Of course, the sick irony with this approach is that the more that we "intervene" the clearer it becomes in the student's mind that reading is not for them. That they are not good readers and that reading is not for enjoyment or the gateway to life-changing experiences, it's a test that they will take and which will most likely come back telling them that they are "Unsatisfactory."
And so, instead of following in the footsteps of Malcolm X by poring over a book with a flashlight at night, our children will return to their homes, grateful not to see a book. They will turn on the tv and escape to a place where they are not coerced to read a passage and then fill in a bubble about it, a place where history and science and art and PE are denied to them because they need to practice their reading instead.
Rather than a tool, they will see reading as a barrier to the things that they love. They will associate it with the time that they are pulled from Science to sound out words. We can take that mantra for proficient readers and invert it, "Non-proficient readers loathe reading."
And even within the confining goal of improving test scores, they most likely won't by making our kids hate to read. And if they do, it will come at a high price.
Of course, the scores are true to an extent. Many of our students do struggle at reading. However, instead of looking at the students as stupid or failures (thus prompting the question over how to cram more literacy instruction into the day) what if we took Kohl's quote as guidance? What if we reframed the question to say "How can we help students use reading as a tool to tap into their passions and transform their worlds?"
Mind you, Malcolm X was not a proficient reader. He quit school early.

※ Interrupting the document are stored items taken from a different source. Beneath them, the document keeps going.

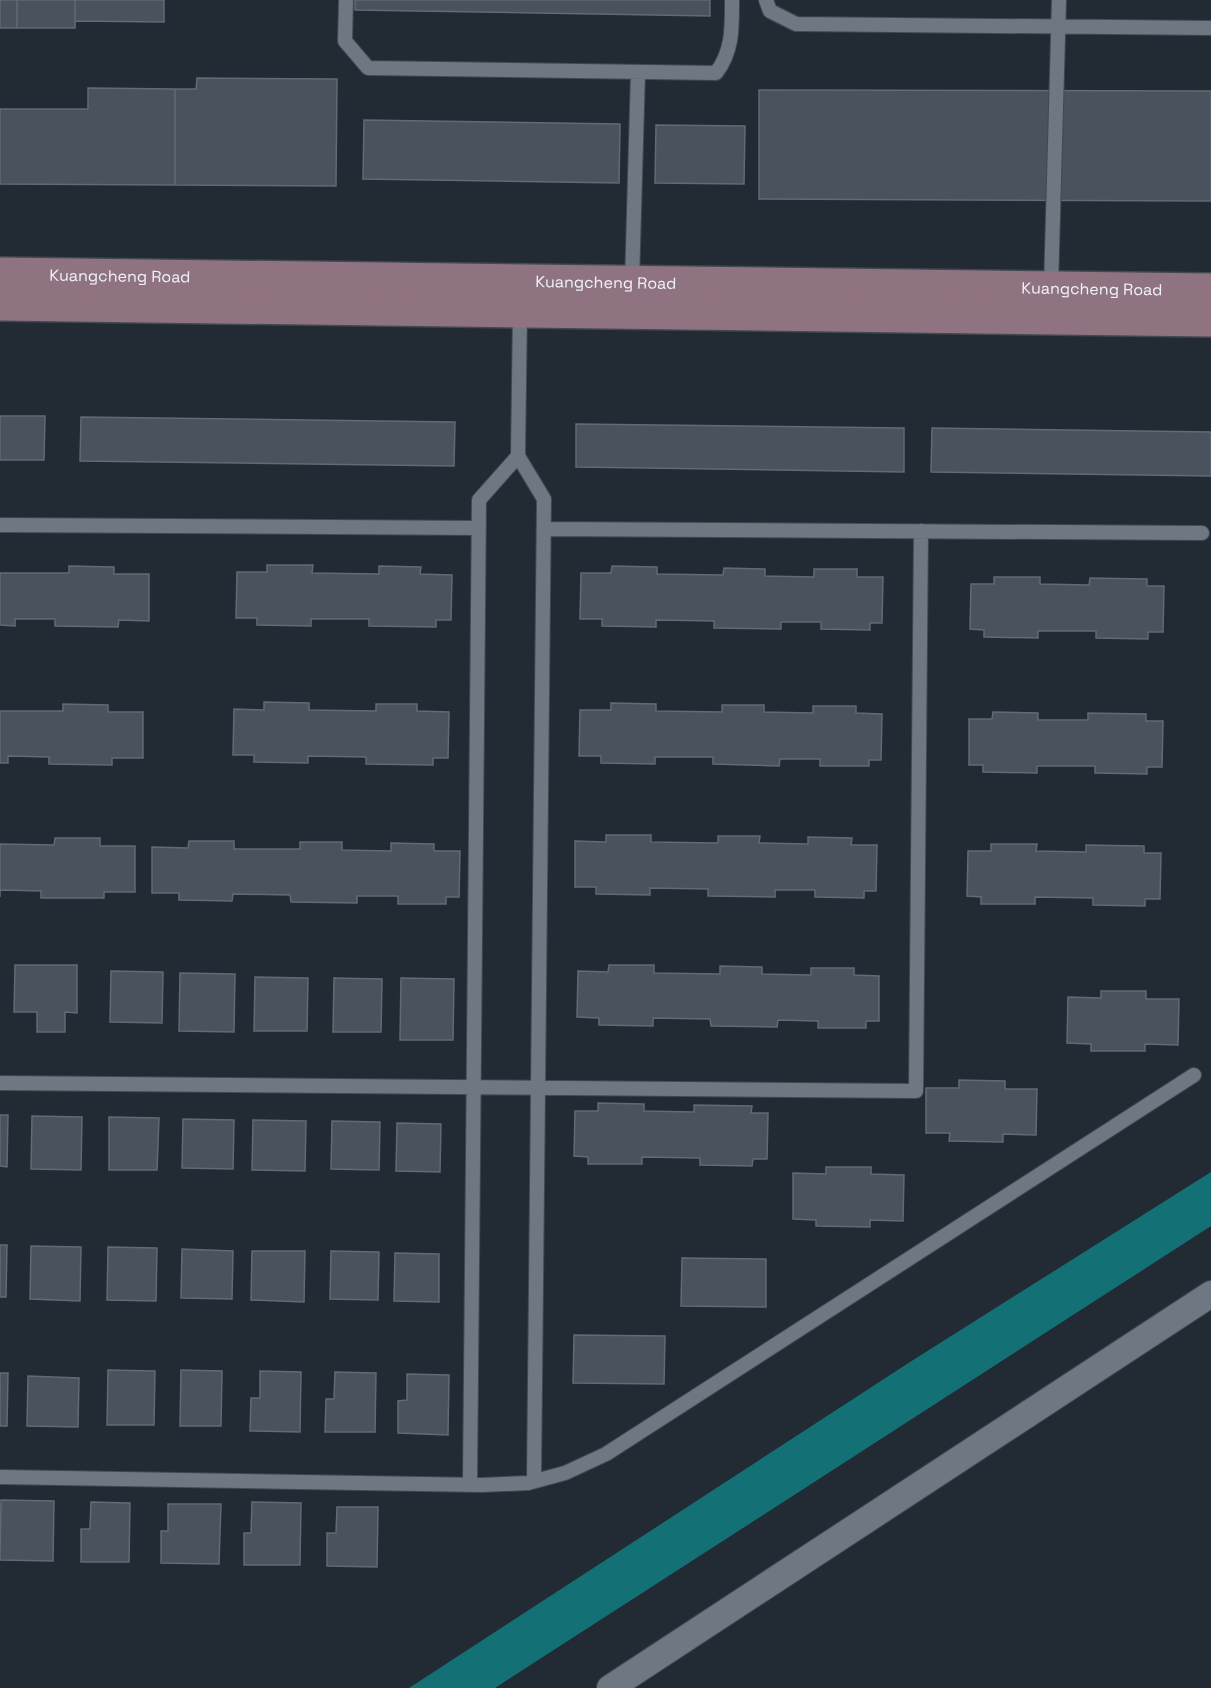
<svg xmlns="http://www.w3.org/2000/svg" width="1211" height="1688" viewBox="0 0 1211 1688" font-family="'Space Grotesk',sans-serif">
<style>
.water{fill:#137175}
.building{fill:#49525d;stroke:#616a76;stroke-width:1.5}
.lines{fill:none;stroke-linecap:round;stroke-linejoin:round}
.service-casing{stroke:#414951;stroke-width:16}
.minor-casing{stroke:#414951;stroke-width:28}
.secondary-casing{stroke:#414951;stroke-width:36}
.service{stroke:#6e7883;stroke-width:14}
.minor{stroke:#6e7883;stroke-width:26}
.secondary{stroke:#907380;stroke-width:33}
.labels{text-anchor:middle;stroke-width:4.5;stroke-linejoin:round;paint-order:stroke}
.street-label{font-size:16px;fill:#eef3fa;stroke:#222a34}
</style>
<rect width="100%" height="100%" fill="#222a34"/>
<path class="water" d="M 1211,1172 L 1211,1226 L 495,1688 L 409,1688 L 910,1362 Z"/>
<path class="building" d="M 0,0 L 17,0 L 17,28 L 0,28 Z
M 17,0 L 75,0 L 75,28 L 17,28 Z
M 75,0 L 164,0 L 164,22 L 75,21 Z
M 355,0 L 710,0 L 710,16 L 355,10 Z
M 197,78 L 337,79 L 336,186 L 175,185 L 175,89 L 196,89 Z
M 88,88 L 175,89 L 175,185 L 0,184 L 0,109 L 88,109 Z
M 759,90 L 1211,91 L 1211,201 L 759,199 Z
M 364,120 L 620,124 L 619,183 L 363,179 Z
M 656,125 L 745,126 L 744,184 L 655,183 Z
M 0,416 L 45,416 L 44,460 L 0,460 Z
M 81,417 L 455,422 L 454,466 L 80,461 Z
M 576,424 L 904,428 L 904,472 L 576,467 Z
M 932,428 L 1211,432 L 1211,476 L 931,472 Z
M 267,565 L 313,565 L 312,573 L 379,574 L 379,566 L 421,567 L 420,574 L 452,575 L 451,620 L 436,620 L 436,627 L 369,626 L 369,619 L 311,619 L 311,626 L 257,625 L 257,618 L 236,618 L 237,572 L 267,572 Z
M 69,566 L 114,567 L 114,574 L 149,574 L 149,621 L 119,620 L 118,627 L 55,626 L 55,619 L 15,619 L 15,626 L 0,625 L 0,573 L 69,573 Z
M 612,566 L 657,567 L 657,574 L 723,575 L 724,568 L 765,569 L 765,576 L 814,577 L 814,569 L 857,569 L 857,577 L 883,577 L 882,623 L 870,623 L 870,630 L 821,629 L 821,622 L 781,622 L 781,629 L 714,628 L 714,621 L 656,620 L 656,627 L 602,626 L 602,619 L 580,619 L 581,573 L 611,573 Z
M 994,577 L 1040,577 L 1040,584 L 1089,585 L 1090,578 L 1147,579 L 1147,586 L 1164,586 L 1163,632 L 1148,632 L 1148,639 L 1096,638 L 1096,631 L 1038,631 L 1038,638 L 984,637 L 984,630 L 970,629 L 971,584 L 994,584 Z
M 264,702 L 309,703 L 309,710 L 376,711 L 376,704 L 417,704 L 417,711 L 449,712 L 448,758 L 433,758 L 433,765 L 366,764 L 366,757 L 308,756 L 308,763 L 254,762 L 254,755 L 233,755 L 234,709 L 264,710 Z
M 611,703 L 656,704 L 656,711 L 722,712 L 722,705 L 764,705 L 764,712 L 813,713 L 813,706 L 856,706 L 856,713 L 882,714 L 881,760 L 869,760 L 869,766 L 820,766 L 820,759 L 780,759 L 779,766 L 713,764 L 713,757 L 655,757 L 655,764 L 601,763 L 601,756 L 579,756 L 580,710 L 611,710 Z
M 63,704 L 108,705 L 108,712 L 143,712 L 143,758 L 112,758 L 112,765 L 49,764 L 49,757 L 8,756 L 8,763 L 0,763 L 0,711 L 63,711 Z
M 993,712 L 1038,713 L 1038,720 L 1088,720 L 1088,713 L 1146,714 L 1146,721 L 1163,721 L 1162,767 L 1147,767 L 1147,774 L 1095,773 L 1095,766 L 1037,766 L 1037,773 L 983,772 L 983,765 L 969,765 L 969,719 L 992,719 Z
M 606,835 L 651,835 L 651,842 L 718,843 L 718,836 L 760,836 L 759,843 L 808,844 L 808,837 L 852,838 L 851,845 L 877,845 L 876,891 L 864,891 L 864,898 L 815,897 L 815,890 L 775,890 L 775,897 L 708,896 L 708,889 L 650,888 L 650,895 L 596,894 L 596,887 L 575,887 L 575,841 L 606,842 Z
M 55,838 L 100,838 L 100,846 L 135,846 L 135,892 L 104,892 L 104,898 L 41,898 L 41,891 L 0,890 L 0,897 L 0,844 L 54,845 Z
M 189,841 L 234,841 L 234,849 L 300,849 L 300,842 L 342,842 L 342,850 L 391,851 L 391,843 L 434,844 L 434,851 L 460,851 L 459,897 L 446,897 L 446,904 L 398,904 L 398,896 L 357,896 L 357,903 L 291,902 L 290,895 L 233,894 L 232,901 L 179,900 L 179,893 L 152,893 L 152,847 L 188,848 Z
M 991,844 L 1037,844 L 1036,851 L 1086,852 L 1086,845 L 1144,846 L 1144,853 L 1161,853 L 1160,899 L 1145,899 L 1145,906 L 1093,905 L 1093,898 L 1035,897 L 1035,904 L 981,904 L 981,897 L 967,896 L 968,851 L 991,851 Z
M 15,965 L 77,965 L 77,1013 L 65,1012 L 65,1032 L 37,1032 L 37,1012 L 14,1012 Z
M 609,965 L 654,965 L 654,973 L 720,974 L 720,966 L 762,967 L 762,974 L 811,975 L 811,968 L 854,968 L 854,975 L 879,976 L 879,1021 L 866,1021 L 866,1028 L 818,1028 L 818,1021 L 778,1020 L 777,1027 L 711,1026 L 710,1019 L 653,1018 L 653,1026 L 599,1025 L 599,1018 L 577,1017 L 578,971 L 608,972 Z
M 111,971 L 163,972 L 162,1023 L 110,1022 Z
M 180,973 L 235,974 L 234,1032 L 179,1031 Z
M 255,977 L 308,978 L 307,1031 L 254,1031 Z
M 334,978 L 382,979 L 381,1032 L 333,1032 Z
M 401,978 L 454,979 L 453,1040 L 400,1040 Z
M 1101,991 L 1146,991 L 1146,999 L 1179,999 L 1178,1045 L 1145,1044 L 1145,1051 L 1091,1051 L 1091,1044 L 1067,1043 L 1068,997 L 1101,998 Z
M 959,1080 L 1005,1081 L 1005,1089 L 1037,1089 L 1036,1135 L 1003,1134 L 1003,1142 L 949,1141 L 950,1133 L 926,1133 L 926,1088 L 959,1088 Z
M 598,1103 L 644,1104 L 644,1111 L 694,1112 L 694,1105 L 752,1106 L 751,1113 L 768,1113 L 767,1159 L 753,1159 L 752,1166 L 700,1165 L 700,1158 L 642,1157 L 642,1164 L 588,1164 L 588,1157 L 574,1156 L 575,1111 L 598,1111 Z
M 0,1115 L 8,1115 L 7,1167 L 0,1166 Z
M 32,1116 L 82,1117 L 81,1170 L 31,1169 Z
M 109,1117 L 159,1118 L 157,1170 L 109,1170 Z
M 183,1119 L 234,1120 L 233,1169 L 182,1168 Z
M 253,1120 L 306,1121 L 305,1171 L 252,1170 Z
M 332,1121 L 380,1122 L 379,1170 L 331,1169 Z
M 397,1123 L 441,1124 L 440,1172 L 396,1171 Z
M 826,1167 L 871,1167 L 871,1174 L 904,1175 L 903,1221 L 870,1220 L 870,1227 L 816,1226 L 816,1220 L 793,1219 L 793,1173 L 826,1174 Z
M 0,1245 L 7,1245 L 6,1297 L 0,1297 Z
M 31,1246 L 81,1247 L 80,1301 L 30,1299 Z
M 108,1247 L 157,1248 L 156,1301 L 107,1300 Z
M 182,1249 L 233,1251 L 232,1299 L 181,1298 Z
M 252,1251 L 305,1251 L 304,1302 L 251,1300 Z
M 331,1251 L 379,1252 L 378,1300 L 330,1299 Z
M 395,1253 L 439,1254 L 439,1302 L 394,1301 Z
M 682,1258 L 766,1259 L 766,1307 L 681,1306 Z
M 574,1335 L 665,1336 L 664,1384 L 573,1383 Z
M 108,1370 L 155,1371 L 154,1425 L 107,1425 Z
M 181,1370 L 222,1371 L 221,1426 L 180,1426 Z
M 260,1371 L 301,1372 L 300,1432 L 250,1431 L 251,1398 L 260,1398 Z
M 335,1372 L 376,1373 L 375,1432 L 325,1432 L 326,1399 L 334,1399 Z
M 0,1373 L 8,1373 L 7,1426 L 0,1426 Z
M 407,1374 L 449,1375 L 448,1435 L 398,1433 L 398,1401 L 407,1400 Z
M 28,1376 L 79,1378 L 78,1427 L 27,1426 Z
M 1,1500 L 54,1501 L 53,1561 L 0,1560 Z
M 91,1502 L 130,1503 L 129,1562 L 81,1562 L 81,1529 L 90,1529 Z
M 252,1502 L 301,1503 L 300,1565 L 244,1565 L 244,1533 L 251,1533 Z
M 168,1504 L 221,1504 L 219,1564 L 161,1563 L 161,1531 L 168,1531 Z
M 337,1507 L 378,1507 L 377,1567 L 327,1566 L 327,1533 L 336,1533 Z"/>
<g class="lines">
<defs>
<path id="service" d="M 346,0 L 345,41 L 368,68 L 716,73 C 733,51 732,27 732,0
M 766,0 L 770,11 L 796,24 L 1211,28
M 632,282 L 638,72
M 1051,287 L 1059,0
M 518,456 L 544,499 L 534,1481
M 0,525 L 479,528
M 544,529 L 1202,533
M 0,1083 L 916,1091 L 921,531
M 0,1477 L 482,1485 L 528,1483 L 565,1473 L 606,1454 L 1194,1075
M 470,1485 L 479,500 L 518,456 L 520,311"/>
<path id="minor" d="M 610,1688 L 1211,1294"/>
<g id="secondary">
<path id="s1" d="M 0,274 L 1211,290"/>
<path d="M 0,304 L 1211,320"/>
</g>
</defs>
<use href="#service" class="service-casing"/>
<use href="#minor" class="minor-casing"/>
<use href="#secondary" class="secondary-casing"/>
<use href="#service" class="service"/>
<use href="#minor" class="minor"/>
<use href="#secondary" class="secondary"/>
</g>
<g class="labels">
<g class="street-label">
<text dy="6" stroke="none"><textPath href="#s1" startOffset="120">Kuangcheng Road</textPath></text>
<text dy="6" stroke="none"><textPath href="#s1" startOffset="606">Kuangcheng Road</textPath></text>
<text dy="6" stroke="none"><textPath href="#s1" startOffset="1092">Kuangcheng Road</textPath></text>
</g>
</g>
</svg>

To learn to read at an academic level he read every single page out of the dictionary and then wrote down every single character onto paper. He did this twice.
Why would he go through such a laborious, boring process? Because he realized what reading could do for him. For him he knew that there were volumes of books and countless stories of his people that had been denied to him and he wanted to know them.
So even for our struggling readers who do in fact need phonics instruction or practice with fluency or other activities that are typically not the most engaging, that understanding of literature's potential for them is essential. If they do not see reading as the profound tool that it is, they will not empty their heart onto those pages like Malcolm X did. They will, no let me start over- They are being denied the joy and liberation of reading and they will continue to be robbed of this joy so as long as we treat them like they are deficient and as long as we take our guidance from standardized tests rather than from our students.